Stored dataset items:
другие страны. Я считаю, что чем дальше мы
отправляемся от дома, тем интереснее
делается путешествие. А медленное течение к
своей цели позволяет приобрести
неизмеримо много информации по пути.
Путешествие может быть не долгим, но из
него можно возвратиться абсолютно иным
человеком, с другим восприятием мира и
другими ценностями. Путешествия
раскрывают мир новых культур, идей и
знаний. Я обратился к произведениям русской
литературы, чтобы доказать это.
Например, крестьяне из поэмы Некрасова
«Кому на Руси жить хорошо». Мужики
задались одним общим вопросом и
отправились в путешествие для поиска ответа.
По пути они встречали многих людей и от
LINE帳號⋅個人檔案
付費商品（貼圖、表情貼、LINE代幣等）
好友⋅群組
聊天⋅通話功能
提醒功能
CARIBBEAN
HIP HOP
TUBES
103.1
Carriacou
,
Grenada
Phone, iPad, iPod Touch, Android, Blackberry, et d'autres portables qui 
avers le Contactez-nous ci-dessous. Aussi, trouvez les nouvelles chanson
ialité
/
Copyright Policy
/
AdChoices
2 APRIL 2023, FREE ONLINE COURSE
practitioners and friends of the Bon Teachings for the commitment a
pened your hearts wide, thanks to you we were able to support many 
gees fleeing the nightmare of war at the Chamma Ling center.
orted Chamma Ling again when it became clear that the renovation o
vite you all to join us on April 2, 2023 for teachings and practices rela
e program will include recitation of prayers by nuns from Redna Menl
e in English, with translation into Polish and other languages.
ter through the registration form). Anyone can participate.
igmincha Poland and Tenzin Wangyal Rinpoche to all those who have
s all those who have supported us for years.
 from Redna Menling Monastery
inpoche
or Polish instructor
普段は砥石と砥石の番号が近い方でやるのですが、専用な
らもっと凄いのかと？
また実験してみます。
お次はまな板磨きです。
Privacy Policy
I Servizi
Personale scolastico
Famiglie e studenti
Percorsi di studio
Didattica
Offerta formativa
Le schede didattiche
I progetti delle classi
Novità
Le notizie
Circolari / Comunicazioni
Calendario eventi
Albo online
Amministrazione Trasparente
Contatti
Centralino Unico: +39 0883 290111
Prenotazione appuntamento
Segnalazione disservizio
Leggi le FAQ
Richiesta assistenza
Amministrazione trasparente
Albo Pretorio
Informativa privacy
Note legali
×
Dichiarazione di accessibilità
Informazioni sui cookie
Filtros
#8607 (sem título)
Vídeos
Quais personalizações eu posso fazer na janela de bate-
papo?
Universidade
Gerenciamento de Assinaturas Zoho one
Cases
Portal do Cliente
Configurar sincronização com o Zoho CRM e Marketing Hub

◆ **Your instructions**
Convert every line in the rows above into a single numbered list, omitting any blank lines.

◆ **Task result**
1. другие страны. Я считаю, что чем дальше мы
2. отправляемся от дома, тем интереснее
3. делается путешествие. А медленное течение к
4. своей цели позволяет приобрести
5. неизмеримо много информации по пути.
6. Путешествие может быть не долгим, но из
7. него можно возвратиться абсолютно иным
8. человеком, с другим восприятием мира и
9. другими ценностями. Путешествия
10. раскрывают мир новых культур, идей и
11. знаний. Я обратился к произведениям русской
12. литературы, чтобы доказать это.
13. Например, крестьяне из поэмы Некрасова
14. «Кому на Руси жить хорошо». Мужики
15. задались одним общим вопросом и
16. отправились в путешествие для поиска ответа.
17. По пути они встречали многих людей и от
18. LINE帳號⋅個人檔案
19. 付費商品（貼圖、表情貼、LINE代幣等）
20. 好友⋅群組
21. 聊天⋅通話功能
22. 提醒功能
23. CARIBBEAN
24. HIP HOP
25. TUBES
26. 103.1
27. Carriacou
28. ,
29. Grenada
30. Phone, iPad, iPod Touch, Android, Blackberry, et d'autres portables qui 
31. avers le Contactez-nous ci-dessous. Aussi, trouvez les nouvelles chanson
32. ialité
33. /
34. Copyright Policy
35. /
36. AdChoices
37. 2 APRIL 2023, FREE ONLINE COURSE
38. practitioners and friends of the Bon Teachings for the commitment a
39. pened your hearts wide, thanks to you we were able to support many 
40. gees fleeing the nightmare of war at the Chamma Ling center.
41. orted Chamma Ling again when it became clear that the renovation o
42. vite you all to join us on April 2, 2023 for teachings and practices rela
43. e program will include recitation of prayers by nuns from Redna Menl
44. e in English, with translation into Polish and other languages.
45. ter through the registration form). Anyone can participate.
46. igmincha Poland and Tenzin Wangyal Rinpoche to all those who have
47. s all those who have supported us for years.
48.  from Redna Menling Monastery
49. inpoche
50. or Polish instructor
51. 普段は砥石と砥石の番号が近い方でやるのですが、専用な
52. らもっと凄いのかと？
53. また実験してみます。
54. お次はまな板磨きです。
55. Privacy Policy
56. I Servizi
57. Personale scolastico
58. Famiglie e studenti
59. Percorsi di studio
60. Didattica
61. Offerta formativa
62. Le schede didattiche
63. I progetti delle classi
64. Novità
65. Le notizie
66. Circolari / Comunicazioni
67. Calendario eventi
68. Albo online
69. Amministrazione Trasparente
70. Contatti
71. Centralino Unico: +39 0883 290111
72. Prenotazione appuntamento
73. Segnalazione disservizio
74. Leggi le FAQ
75. Richiesta assistenza
76. Amministrazione trasparente
77. Albo Pretorio
78. Informativa privacy
79. Note legali
80. ×
81. Dichiarazione di accessibilità
82. Informazioni sui cookie
83. Filtros
84. #8607 (sem título)
85. Vídeos
86. Quais personalizações eu posso fazer na janela de bate-
87. papo?
88. Universidade
89. Gerenciamento de Assinaturas Zoho one
90. Cases
91. Portal do Cliente
92. Configurar sincronização com o Zoho CRM e Marketing Hub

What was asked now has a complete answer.